• Problem description: Below are records; output exactly the lines from the one with "79: (237, 285, 7.52)" through their final line.

• Records for the task:
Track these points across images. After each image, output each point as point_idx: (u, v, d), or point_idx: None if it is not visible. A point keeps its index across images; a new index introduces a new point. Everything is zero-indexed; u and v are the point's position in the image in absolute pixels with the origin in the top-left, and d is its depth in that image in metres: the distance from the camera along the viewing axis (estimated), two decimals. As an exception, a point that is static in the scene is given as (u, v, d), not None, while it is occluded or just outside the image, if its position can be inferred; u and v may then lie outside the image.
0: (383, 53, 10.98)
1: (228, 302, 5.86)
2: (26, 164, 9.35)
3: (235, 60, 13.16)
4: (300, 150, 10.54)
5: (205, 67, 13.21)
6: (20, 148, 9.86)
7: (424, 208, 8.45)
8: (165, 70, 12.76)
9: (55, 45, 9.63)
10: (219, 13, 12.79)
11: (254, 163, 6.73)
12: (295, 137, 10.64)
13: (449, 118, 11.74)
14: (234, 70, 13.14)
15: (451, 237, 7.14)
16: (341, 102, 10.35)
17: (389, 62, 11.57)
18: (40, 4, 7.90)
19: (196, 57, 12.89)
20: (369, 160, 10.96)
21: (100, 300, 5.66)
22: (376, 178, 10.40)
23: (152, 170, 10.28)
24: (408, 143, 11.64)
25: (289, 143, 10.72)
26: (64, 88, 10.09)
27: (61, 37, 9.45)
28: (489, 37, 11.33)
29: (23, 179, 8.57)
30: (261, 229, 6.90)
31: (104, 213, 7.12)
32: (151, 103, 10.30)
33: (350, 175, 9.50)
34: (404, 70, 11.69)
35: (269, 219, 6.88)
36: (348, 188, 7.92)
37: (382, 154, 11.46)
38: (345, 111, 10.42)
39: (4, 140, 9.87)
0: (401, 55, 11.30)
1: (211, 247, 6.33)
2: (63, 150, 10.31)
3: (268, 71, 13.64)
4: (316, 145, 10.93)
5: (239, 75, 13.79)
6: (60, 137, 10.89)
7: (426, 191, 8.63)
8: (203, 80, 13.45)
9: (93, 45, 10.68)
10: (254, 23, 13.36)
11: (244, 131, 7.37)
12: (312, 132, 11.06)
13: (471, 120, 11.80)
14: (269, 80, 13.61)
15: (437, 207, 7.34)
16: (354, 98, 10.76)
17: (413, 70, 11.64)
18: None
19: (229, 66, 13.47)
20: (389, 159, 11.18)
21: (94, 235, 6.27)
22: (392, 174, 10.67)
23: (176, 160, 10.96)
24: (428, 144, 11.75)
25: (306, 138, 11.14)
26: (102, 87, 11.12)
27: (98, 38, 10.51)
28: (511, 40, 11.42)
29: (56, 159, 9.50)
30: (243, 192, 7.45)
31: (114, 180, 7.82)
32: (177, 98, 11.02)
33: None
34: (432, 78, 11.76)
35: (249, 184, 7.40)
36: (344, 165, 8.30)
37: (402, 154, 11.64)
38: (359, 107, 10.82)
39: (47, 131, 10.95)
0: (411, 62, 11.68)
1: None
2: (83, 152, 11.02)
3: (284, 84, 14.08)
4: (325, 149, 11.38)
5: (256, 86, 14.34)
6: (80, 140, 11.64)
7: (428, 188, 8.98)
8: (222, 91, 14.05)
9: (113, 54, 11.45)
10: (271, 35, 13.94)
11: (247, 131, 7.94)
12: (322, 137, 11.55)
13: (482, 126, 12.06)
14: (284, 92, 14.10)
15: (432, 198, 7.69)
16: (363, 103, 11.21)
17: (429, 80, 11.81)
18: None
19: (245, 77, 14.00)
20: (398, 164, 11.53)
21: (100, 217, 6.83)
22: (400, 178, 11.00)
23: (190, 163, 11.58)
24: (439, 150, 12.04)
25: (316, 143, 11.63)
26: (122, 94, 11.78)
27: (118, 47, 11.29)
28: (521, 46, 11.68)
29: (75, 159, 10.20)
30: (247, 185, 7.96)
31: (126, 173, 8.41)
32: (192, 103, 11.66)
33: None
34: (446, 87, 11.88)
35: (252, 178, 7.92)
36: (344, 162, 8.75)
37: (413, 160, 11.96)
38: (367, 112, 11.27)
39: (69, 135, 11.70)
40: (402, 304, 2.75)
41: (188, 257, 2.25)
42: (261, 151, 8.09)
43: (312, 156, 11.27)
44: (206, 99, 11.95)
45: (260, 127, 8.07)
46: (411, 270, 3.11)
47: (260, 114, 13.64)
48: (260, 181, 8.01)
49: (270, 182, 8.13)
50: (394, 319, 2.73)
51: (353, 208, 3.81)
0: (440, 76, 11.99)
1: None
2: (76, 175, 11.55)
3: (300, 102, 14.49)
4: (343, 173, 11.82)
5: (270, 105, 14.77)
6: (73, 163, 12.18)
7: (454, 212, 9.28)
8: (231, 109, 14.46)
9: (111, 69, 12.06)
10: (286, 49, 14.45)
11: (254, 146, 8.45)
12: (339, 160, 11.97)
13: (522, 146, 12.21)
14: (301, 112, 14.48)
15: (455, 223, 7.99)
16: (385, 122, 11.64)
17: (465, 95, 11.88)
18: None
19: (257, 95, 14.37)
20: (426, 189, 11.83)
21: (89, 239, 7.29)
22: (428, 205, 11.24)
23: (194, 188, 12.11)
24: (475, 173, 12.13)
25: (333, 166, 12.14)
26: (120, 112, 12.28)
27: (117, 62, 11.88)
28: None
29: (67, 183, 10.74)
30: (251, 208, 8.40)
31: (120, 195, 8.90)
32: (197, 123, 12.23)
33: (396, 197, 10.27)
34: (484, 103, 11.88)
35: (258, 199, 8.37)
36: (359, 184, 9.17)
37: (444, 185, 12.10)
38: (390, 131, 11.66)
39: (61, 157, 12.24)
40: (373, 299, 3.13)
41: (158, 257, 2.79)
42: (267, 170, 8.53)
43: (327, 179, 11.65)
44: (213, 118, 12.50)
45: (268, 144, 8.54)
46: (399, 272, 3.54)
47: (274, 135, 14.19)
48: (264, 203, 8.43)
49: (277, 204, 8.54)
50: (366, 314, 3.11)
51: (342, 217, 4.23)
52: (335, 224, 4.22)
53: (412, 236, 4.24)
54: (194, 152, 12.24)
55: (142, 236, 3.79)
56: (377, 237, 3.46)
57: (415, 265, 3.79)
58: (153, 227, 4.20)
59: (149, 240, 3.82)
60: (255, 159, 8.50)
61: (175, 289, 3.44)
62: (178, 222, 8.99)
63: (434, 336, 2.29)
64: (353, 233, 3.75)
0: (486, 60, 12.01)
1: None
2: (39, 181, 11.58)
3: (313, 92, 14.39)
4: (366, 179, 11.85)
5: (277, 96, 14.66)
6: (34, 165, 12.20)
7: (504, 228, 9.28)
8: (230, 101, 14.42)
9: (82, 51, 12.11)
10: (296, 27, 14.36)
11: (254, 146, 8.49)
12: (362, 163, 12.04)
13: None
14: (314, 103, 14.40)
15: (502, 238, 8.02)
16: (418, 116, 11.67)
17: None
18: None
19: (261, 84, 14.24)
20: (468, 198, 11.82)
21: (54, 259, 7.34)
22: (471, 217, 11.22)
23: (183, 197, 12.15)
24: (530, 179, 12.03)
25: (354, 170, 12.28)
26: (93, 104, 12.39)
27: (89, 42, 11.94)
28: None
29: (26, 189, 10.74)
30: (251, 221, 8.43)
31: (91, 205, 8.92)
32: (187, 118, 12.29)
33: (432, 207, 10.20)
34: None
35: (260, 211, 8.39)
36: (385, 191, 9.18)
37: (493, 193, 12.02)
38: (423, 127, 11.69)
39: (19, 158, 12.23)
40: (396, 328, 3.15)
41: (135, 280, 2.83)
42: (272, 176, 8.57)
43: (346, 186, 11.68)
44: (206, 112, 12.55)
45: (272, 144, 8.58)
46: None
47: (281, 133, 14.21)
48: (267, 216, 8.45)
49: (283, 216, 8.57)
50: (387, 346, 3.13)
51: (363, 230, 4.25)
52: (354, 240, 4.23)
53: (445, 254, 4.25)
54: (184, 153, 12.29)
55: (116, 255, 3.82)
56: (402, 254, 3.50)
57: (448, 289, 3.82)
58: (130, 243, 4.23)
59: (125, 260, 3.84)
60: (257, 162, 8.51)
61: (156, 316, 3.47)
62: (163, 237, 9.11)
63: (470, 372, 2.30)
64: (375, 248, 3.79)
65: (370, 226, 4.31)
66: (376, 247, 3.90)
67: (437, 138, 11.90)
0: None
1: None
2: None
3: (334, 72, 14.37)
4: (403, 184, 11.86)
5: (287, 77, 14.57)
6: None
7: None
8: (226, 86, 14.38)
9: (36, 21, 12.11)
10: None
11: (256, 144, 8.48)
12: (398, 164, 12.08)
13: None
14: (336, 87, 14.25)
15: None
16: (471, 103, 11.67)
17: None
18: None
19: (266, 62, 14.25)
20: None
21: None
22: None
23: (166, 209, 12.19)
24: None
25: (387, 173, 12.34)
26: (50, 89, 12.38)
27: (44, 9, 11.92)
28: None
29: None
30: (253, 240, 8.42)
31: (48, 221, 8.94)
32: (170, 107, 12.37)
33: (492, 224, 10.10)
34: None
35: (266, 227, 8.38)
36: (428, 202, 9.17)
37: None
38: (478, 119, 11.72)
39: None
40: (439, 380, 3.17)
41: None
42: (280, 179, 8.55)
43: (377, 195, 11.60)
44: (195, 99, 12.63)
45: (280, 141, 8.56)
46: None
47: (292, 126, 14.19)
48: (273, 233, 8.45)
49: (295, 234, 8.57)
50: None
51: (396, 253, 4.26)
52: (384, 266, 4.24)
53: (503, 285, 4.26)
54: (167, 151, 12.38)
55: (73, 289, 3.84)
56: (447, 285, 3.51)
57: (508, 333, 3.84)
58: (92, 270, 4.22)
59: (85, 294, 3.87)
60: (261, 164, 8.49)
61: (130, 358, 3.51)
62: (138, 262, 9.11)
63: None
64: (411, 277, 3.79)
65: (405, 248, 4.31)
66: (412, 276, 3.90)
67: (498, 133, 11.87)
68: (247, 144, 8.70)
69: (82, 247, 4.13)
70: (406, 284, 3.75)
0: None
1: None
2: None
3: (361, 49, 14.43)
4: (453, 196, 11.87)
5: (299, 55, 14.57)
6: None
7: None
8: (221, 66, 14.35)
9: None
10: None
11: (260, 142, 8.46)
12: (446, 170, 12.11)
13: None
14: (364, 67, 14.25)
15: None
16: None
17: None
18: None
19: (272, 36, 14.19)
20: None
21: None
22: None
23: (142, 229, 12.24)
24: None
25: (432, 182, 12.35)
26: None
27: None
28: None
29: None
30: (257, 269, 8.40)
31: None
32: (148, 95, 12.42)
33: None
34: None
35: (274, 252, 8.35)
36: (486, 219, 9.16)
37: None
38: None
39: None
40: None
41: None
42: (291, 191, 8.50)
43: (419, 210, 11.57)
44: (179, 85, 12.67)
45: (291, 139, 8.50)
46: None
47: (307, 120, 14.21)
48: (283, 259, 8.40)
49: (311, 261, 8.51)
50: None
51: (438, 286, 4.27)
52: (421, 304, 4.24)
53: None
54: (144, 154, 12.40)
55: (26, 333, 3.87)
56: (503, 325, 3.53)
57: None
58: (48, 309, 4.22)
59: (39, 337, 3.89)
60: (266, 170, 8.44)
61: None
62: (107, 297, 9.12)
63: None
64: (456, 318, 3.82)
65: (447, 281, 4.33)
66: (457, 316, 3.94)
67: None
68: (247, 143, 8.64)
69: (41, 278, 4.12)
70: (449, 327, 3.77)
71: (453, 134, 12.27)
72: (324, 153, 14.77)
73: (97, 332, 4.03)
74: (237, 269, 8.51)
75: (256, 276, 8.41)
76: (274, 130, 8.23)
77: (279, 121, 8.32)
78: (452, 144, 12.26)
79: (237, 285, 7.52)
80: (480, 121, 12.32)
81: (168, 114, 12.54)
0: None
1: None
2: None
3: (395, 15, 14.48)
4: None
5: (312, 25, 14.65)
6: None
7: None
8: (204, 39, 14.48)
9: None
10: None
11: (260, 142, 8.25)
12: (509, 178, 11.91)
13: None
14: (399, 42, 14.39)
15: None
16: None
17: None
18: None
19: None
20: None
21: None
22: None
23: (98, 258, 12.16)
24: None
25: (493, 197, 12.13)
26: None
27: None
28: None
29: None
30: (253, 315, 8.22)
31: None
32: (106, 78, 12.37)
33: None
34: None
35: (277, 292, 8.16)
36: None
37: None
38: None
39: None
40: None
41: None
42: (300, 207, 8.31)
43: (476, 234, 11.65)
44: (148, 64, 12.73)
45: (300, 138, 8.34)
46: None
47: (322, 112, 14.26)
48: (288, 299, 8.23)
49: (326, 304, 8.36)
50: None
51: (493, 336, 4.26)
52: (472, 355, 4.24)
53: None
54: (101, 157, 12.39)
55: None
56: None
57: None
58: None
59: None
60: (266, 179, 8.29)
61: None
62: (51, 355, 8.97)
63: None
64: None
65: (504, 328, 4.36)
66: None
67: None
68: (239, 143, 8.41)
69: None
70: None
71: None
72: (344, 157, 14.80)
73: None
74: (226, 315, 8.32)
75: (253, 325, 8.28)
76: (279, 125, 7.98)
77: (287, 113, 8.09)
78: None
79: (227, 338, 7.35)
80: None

• Task response:
79: (237, 285, 7.52)
80: (480, 121, 12.32)
81: (168, 114, 12.54)
0: None
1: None
2: None
3: (395, 15, 14.48)
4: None
5: (312, 25, 14.65)
6: None
7: None
8: (204, 39, 14.48)
9: None
10: None
11: (260, 142, 8.25)
12: (509, 178, 11.91)
13: None
14: (399, 42, 14.39)
15: None
16: None
17: None
18: None
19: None
20: None
21: None
22: None
23: (98, 258, 12.16)
24: None
25: (493, 197, 12.13)
26: None
27: None
28: None
29: None
30: (253, 315, 8.22)
31: None
32: (106, 78, 12.37)
33: None
34: None
35: (277, 292, 8.16)
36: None
37: None
38: None
39: None
40: None
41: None
42: (300, 207, 8.31)
43: (476, 234, 11.65)
44: (148, 64, 12.73)
45: (300, 138, 8.34)
46: None
47: (322, 112, 14.26)
48: (288, 299, 8.23)
49: (326, 304, 8.36)
50: None
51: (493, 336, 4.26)
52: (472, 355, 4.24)
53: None
54: (101, 157, 12.39)
55: None
56: None
57: None
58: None
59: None
60: (266, 179, 8.29)
61: None
62: (51, 355, 8.97)
63: None
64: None
65: (504, 328, 4.36)
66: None
67: None
68: (239, 143, 8.41)
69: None
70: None
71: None
72: (344, 157, 14.80)
73: None
74: (226, 315, 8.32)
75: (253, 325, 8.28)
76: (279, 125, 7.98)
77: (287, 113, 8.09)
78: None
79: (227, 338, 7.35)
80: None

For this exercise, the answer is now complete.